* _TRY IT_
Write out, exactly as they appear, only the lines running from the line with "(IHC) of benign" to the final line of the listing; include both.

*** Block opens ***

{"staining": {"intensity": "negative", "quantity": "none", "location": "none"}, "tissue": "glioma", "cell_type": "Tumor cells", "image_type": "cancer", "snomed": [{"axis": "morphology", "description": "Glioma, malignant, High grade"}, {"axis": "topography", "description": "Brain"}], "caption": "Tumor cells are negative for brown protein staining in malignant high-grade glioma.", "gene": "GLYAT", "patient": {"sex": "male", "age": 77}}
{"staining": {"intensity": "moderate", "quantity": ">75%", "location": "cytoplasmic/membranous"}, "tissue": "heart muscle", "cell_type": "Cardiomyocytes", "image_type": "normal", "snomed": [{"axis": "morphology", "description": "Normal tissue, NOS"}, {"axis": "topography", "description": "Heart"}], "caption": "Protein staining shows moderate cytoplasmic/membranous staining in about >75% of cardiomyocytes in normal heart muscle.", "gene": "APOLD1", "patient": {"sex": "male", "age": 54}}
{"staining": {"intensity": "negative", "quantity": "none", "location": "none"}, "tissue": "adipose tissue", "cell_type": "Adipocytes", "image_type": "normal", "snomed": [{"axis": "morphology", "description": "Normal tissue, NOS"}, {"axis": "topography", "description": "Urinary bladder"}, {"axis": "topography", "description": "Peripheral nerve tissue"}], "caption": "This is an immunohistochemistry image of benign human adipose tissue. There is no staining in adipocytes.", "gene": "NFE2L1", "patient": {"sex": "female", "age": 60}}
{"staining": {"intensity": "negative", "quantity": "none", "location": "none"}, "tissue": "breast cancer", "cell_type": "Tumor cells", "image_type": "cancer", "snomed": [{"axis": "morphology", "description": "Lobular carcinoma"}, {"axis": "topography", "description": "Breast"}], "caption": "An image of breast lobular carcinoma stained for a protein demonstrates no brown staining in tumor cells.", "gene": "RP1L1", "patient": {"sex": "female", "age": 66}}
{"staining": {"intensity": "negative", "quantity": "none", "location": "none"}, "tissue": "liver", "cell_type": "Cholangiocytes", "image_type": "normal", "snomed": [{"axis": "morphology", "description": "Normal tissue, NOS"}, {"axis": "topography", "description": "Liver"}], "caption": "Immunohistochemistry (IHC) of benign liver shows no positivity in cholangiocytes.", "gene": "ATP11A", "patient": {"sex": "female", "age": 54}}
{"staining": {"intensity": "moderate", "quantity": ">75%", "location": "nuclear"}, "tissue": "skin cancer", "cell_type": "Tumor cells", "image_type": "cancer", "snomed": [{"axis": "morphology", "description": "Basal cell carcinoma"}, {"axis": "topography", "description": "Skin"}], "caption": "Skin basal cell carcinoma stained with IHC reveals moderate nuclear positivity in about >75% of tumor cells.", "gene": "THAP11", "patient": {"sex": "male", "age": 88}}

*** Block closes ***

* _ANSWER SECTION_
{"staining": {"intensity": "negative", "quantity": "none", "location": "none"}, "tissue": "liver", "cell_type": "Cholangiocytes", "image_type": "normal", "snomed": [{"axis": "morphology", "description": "Normal tissue, NOS"}, {"axis": "topography", "description": "Liver"}], "caption": "Immunohistochemistry (IHC) of benign liver shows no positivity in cholangiocytes.", "gene": "ATP11A", "patient": {"sex": "female", "age": 54}}
{"staining": {"intensity": "moderate", "quantity": ">75%", "location": "nuclear"}, "tissue": "skin cancer", "cell_type": "Tumor cells", "image_type": "cancer", "snomed": [{"axis": "morphology", "description": "Basal cell carcinoma"}, {"axis": "topography", "description": "Skin"}], "caption": "Skin basal cell carcinoma stained with IHC reveals moderate nuclear positivity in about >75% of tumor cells.", "gene": "THAP11", "patient": {"sex": "male", "age": 88}}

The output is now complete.